EXERCISE DATA |
********************

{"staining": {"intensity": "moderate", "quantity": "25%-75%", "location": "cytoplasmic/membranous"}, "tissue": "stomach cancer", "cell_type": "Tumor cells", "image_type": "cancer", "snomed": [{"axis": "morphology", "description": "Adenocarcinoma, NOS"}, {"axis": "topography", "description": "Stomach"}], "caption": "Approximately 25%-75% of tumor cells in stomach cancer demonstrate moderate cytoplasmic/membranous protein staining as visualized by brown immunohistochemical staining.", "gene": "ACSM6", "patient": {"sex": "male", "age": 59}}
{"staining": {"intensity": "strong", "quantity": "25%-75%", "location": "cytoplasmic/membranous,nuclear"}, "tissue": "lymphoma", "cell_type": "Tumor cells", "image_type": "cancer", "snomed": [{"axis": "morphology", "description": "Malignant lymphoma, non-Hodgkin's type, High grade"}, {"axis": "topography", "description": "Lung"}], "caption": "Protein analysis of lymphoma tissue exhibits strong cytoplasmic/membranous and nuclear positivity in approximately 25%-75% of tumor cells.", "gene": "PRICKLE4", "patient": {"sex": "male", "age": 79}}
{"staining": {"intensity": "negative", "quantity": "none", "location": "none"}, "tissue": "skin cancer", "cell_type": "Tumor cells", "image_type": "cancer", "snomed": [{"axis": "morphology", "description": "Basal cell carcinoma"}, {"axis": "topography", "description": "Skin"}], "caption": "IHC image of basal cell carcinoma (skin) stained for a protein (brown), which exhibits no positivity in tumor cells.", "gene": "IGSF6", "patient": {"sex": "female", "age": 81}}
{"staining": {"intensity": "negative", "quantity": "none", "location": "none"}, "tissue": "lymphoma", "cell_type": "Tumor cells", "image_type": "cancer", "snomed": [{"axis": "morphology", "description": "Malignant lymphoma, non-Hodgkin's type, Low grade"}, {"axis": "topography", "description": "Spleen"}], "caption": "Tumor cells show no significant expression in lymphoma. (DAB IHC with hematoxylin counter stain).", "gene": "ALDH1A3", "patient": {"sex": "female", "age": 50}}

********************

WHAT IS BEING ASKED | Exactly repeat the lines above, from the opening line through the one with "image of basal", and include nothing else.

ANSWER FOR THE TASK |
{"staining": {"intensity": "moderate", "quantity": "25%-75%", "location": "cytoplasmic/membranous"}, "tissue": "stomach cancer", "cell_type": "Tumor cells", "image_type": "cancer", "snomed": [{"axis": "morphology", "description": "Adenocarcinoma, NOS"}, {"axis": "topography", "description": "Stomach"}], "caption": "Approximately 25%-75% of tumor cells in stomach cancer demonstrate moderate cytoplasmic/membranous protein staining as visualized by brown immunohistochemical staining.", "gene": "ACSM6", "patient": {"sex": "male", "age": 59}}
{"staining": {"intensity": "strong", "quantity": "25%-75%", "location": "cytoplasmic/membranous,nuclear"}, "tissue": "lymphoma", "cell_type": "Tumor cells", "image_type": "cancer", "snomed": [{"axis": "morphology", "description": "Malignant lymphoma, non-Hodgkin's type, High grade"}, {"axis": "topography", "description": "Lung"}], "caption": "Protein analysis of lymphoma tissue exhibits strong cytoplasmic/membranous and nuclear positivity in approximately 25%-75% of tumor cells.", "gene": "PRICKLE4", "patient": {"sex": "male", "age": 79}}
{"staining": {"intensity": "negative", "quantity": "none", "location": "none"}, "tissue": "skin cancer", "cell_type": "Tumor cells", "image_type": "cancer", "snomed": [{"axis": "morphology", "description": "Basal cell carcinoma"}, {"axis": "topography", "description": "Skin"}], "caption": "IHC image of basal cell carcinoma (skin) stained for a protein (brown), which exhibits no positivity in tumor cells.", "gene": "IGSF6", "patient": {"sex": "female", "age": 81}}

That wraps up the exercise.